Thread Modulation: Alyx Vieron Axis Alignment: Eventinde Athenaeum Reception Hall
I picked my spot three columns from the back, shoulder wedged into the cold marble just far enough from the neural dampeners to keep my head clear.
The Aethenaeum Reception Hall could have passed for a luxury detention facility—vaulted ceilings, mythstone ribbing, more glass than actual wall, and enough security presence to make an assassination attempt look like a scheduling error.

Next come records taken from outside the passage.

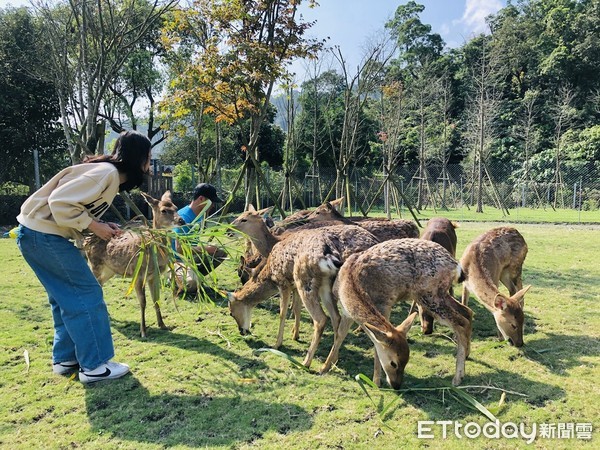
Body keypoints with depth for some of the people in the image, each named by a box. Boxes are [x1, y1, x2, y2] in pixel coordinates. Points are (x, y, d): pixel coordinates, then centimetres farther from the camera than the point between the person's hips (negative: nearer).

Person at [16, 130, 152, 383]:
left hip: (41, 234, 10)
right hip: (44, 234, -10)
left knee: (67, 298, 15)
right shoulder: (106, 172, -19)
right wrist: (94, 226, -17)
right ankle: (94, 366, 4)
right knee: (87, 294, -5)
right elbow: (60, 202, -25)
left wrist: (102, 226, 1)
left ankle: (65, 358, 26)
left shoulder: (111, 176, 12)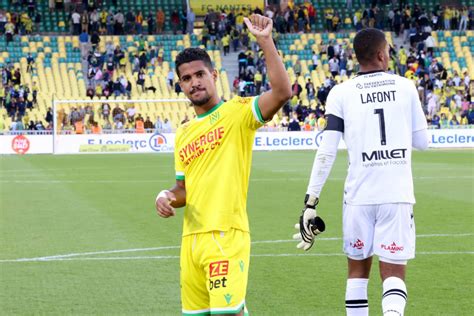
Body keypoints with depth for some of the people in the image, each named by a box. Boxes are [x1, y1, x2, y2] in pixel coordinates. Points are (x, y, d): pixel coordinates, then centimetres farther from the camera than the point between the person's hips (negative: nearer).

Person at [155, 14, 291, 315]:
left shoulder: (236, 112, -2)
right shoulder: (183, 134, 19)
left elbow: (282, 93, -20)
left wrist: (265, 41, -22)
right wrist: (167, 197, 4)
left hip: (226, 236, -7)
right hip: (191, 239, 7)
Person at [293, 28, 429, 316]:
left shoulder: (342, 93, 0)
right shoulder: (406, 87, 4)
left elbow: (327, 152, -7)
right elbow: (422, 142, 12)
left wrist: (311, 201, -4)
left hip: (359, 196, 0)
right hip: (398, 195, 0)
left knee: (358, 269, 18)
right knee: (394, 274, 1)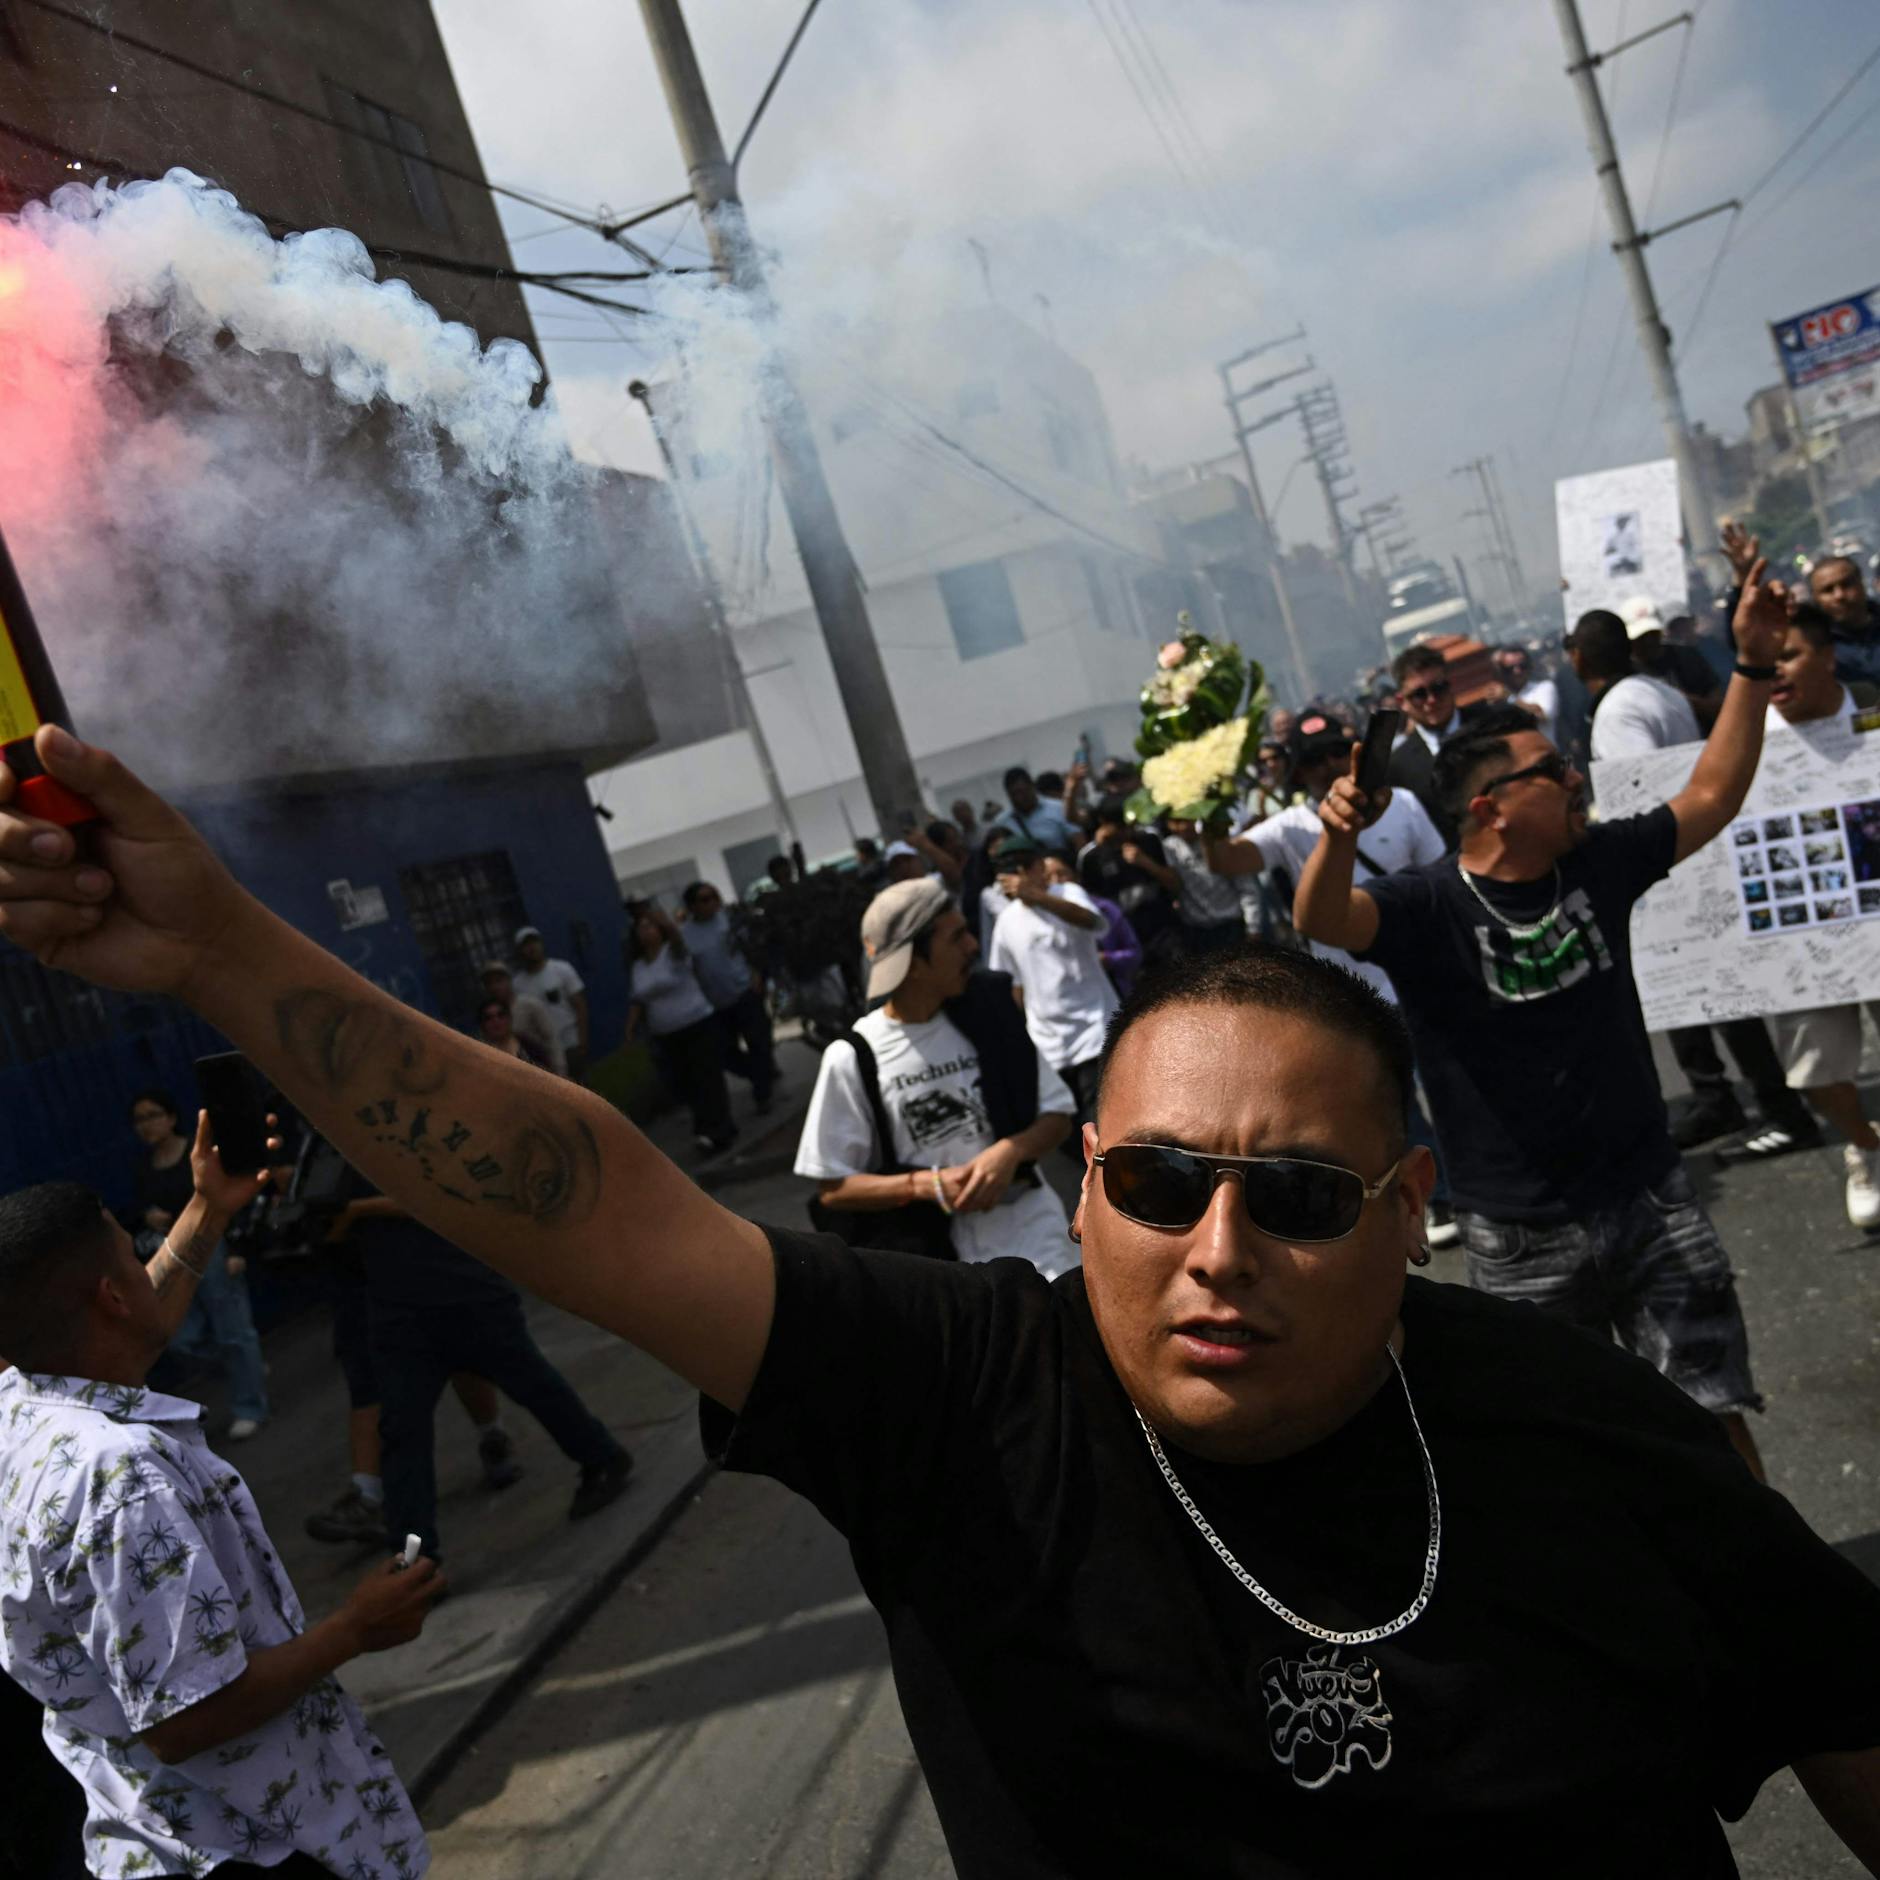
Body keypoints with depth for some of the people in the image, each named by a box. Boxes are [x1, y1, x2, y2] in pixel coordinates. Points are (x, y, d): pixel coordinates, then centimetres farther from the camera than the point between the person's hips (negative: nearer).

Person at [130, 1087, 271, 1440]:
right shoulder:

They’d crammed the entire student cohort onto the floor in concentric tiers, scholarship rats and baseline nobodies orbiting the outermost ring, nobles and myth-adjacent prodigies monopolizing every row up front.
I counted nine microdrones in the upper truss, each with its own paranoia algorithm; two failed to mask their grav pulses, their positional jitter off by less than a micron, but enough to make my nerves itch every time they passed overhead.
I stood with arms folded, ankles crossed, my jacket hung half-off my shoulder—noncompliant, but not so far gone the faculty could write me up for insubordination.
You learned fast in places like this: attention was a currency, and the only way not to drown in it was to act like you’d never heard of water.